ASSIGNED TASK A - Translate this sentence from the passage on imagined communities into Spanish: "These imagined communities create a new sense of culture in a way that identities are reshaped and constructed, usually for a false sense of inclusion and phantasmal ideology."
ASSIGNED TASK B - Could you carry on the passage on imagined communities from the point where it stops?

After analysing some of my fellow students’ blog postings of matters examined in the course, I found that focus on the media creating the imagined communities, such as those discussed by Benedict Anderson in his article “Cultural Roots”, and the construction of cultural identity and subscription became a common trend throughout the writings (2000). Examining Michele Morrucci’s “Japanese Women Surfing on Yon-Sama” blog about psychoanalytic theory, women identify with the idealized romantic world presented in the Korean soap opera Winter Sonata and the fantasy world created for Japanese women to the extent that they want partake in these imaginative ideas and living them out in reality. The imaginary community concept is also touched on in Heidi Waechtler’s “Lucid Dreams” as she analyses the reconstruction of “Jai Ho” and using Appadurai’s Ethnoscapes article defines the reiteration of the song as a “deterritorialised space” in which an imagined idea of what culture is may come to represent its identity in its reproduction (1996: 61). These imagined communities create a new sense of culture in a way that identities are reshaped and constructed, usually for a false sense of inclusion and phantasmal ideology.

EXTRACTED DATA -
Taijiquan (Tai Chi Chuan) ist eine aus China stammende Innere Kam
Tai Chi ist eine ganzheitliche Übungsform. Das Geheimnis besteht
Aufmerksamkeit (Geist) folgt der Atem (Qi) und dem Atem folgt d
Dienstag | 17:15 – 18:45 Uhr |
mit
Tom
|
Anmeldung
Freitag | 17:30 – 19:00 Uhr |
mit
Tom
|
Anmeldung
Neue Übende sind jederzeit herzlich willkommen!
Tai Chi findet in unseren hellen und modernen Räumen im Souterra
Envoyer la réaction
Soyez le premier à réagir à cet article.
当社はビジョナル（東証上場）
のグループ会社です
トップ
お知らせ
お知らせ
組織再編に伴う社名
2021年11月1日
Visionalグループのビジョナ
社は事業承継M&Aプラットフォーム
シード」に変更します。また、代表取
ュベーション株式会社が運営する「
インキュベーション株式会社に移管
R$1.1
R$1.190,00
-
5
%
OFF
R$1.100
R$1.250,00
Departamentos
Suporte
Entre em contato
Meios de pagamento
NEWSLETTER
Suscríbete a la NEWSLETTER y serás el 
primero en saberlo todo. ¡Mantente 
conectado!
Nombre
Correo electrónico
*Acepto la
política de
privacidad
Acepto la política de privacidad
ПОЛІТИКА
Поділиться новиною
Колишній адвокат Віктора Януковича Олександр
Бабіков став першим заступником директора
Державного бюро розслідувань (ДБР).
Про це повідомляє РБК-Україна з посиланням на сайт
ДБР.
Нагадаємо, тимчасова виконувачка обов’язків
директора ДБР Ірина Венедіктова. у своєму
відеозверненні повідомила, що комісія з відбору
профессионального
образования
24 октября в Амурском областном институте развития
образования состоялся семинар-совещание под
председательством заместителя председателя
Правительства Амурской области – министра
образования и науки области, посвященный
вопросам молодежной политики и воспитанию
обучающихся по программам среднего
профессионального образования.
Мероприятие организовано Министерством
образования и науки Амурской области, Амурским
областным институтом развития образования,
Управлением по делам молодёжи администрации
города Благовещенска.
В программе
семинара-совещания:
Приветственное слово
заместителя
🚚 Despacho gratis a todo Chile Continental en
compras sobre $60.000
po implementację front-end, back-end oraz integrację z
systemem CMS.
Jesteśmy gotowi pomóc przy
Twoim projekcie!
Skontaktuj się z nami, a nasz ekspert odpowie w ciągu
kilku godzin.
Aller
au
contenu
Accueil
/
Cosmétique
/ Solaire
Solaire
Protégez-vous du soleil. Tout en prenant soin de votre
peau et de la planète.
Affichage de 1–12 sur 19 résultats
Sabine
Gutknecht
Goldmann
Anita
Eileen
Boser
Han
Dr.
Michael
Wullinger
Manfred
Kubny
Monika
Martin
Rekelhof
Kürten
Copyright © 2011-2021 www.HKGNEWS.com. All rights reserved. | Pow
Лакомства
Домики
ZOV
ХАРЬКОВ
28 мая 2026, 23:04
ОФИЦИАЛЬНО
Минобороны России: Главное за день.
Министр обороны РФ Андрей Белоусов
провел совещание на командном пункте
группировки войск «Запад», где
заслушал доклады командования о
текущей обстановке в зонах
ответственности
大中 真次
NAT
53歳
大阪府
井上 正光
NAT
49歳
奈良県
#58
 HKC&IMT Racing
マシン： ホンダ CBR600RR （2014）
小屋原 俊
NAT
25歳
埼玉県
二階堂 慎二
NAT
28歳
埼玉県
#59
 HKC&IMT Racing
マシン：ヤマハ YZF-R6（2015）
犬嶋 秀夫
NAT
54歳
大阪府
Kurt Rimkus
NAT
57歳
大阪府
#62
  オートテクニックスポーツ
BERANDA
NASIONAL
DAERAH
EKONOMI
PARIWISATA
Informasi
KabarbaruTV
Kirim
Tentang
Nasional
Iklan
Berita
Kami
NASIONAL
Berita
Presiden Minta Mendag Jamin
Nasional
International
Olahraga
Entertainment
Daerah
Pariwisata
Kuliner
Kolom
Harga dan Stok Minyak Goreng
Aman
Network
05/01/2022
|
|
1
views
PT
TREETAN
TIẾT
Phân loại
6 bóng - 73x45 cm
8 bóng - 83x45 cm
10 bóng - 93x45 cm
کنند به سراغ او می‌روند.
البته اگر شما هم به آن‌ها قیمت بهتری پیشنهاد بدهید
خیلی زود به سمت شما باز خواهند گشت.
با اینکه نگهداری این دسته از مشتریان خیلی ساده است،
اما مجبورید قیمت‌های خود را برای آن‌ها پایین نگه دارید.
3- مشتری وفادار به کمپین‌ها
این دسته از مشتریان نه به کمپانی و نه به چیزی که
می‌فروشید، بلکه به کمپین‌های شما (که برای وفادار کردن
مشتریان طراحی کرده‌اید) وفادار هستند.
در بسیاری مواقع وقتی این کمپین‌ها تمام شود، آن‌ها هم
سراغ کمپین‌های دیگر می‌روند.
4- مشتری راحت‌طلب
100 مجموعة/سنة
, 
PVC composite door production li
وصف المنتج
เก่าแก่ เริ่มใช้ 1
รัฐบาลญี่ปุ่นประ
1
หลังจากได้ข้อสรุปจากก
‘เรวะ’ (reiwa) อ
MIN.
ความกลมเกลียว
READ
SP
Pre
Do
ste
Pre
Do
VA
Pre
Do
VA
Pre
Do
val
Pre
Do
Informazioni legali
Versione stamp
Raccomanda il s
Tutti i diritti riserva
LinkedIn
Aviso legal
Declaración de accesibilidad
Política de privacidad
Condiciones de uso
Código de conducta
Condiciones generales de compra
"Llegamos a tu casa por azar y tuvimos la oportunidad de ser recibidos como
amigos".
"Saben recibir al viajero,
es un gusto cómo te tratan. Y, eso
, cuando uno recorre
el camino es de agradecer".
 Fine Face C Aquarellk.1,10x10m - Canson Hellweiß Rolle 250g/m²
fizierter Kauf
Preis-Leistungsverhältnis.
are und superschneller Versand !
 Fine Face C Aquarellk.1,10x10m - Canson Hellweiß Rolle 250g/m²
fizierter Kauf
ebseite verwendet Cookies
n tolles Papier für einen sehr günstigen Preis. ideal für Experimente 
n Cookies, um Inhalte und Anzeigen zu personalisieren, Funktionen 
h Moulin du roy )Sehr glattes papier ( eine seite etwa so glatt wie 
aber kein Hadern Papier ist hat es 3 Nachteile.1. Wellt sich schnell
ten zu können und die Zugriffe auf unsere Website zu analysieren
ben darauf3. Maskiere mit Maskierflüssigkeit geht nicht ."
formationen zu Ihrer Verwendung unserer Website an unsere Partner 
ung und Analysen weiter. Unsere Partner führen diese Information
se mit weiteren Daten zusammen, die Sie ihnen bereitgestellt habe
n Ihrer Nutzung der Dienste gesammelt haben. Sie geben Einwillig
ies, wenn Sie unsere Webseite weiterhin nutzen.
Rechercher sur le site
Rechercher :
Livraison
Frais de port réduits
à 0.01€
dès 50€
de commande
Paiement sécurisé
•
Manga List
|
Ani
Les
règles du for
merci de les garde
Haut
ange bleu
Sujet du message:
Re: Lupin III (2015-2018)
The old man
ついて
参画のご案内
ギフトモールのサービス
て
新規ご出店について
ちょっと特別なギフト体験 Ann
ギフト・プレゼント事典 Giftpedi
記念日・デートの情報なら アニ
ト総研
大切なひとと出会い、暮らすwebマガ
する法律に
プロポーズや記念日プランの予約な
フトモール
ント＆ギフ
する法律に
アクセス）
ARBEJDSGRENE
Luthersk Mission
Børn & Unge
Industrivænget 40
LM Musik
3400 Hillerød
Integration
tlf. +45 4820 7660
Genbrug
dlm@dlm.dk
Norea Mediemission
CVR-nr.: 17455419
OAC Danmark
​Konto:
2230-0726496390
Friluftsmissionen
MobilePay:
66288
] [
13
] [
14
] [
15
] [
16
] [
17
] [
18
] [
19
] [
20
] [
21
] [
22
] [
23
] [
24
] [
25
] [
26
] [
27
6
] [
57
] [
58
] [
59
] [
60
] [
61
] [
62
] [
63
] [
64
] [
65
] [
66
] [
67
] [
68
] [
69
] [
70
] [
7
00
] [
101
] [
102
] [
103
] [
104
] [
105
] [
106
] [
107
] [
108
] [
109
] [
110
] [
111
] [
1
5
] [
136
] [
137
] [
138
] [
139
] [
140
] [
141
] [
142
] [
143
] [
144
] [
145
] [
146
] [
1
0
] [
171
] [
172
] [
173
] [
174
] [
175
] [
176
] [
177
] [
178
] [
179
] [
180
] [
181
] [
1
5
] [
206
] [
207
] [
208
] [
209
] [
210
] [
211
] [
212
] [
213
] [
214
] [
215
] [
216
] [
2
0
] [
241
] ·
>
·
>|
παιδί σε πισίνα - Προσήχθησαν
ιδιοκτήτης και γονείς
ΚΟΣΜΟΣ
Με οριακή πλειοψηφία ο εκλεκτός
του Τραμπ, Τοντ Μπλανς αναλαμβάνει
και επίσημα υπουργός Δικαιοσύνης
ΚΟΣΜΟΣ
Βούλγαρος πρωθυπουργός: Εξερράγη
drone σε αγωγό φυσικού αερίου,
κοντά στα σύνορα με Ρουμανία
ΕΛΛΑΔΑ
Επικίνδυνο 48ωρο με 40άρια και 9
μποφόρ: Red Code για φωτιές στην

ANSWER AREA A - Estas comunidades imaginadas crean un nuevo sentido de cultura de tal manera que las identidades se remodelan y se construyen, por lo general en aras de una falsa sensación de inclusión y de una ideología fantasmal.

ANSWER AREA B -
Morrucci’s blog is one of critical input at how the female population of Japan bring themselves into the imaginary reality of Winter Sonata through idolising the main characters and even placing themselves into the setting of the show (Seok-Ho 2002; Morrucci 2011). Eventually, these women come to regard the “heart-pounding” love story as one of great intrigue and a sexualised commodity, allowing their inner and unspoken sexual identities to become apparent in this invented cultural space. In his analysis he speaks of the way the Japanese women pursue the reality of the show from visiting the actual modelled set in Korea and even bring home the male lead, Yon-Sama’s, merchandise such as socks and pillows so that he is present to an extent in their lives as he is in the love story of the show (Morrucci 2011). The Japanese women have taken the illusion of love presented in the fake world of Winter Sonata and brought it home with them, permitting themselves to wholly engage in its identity and even blur their own for the sake of the fantasy. In addition to the pursuit of connection to the imaginary community, the sexualisation of Yon-Sama in the media results in even high consumption by the Japanese female audience. Given that Japan is a very conservative culture sexually, the love story and now even the shirtless image of Yon-Sama has come to subsequently create an imaginary community constructed by the female audience themselves in which they can express perhaps some of the subconscious sexual desires and ideations that they had not previously been able to express in such a conservative culture.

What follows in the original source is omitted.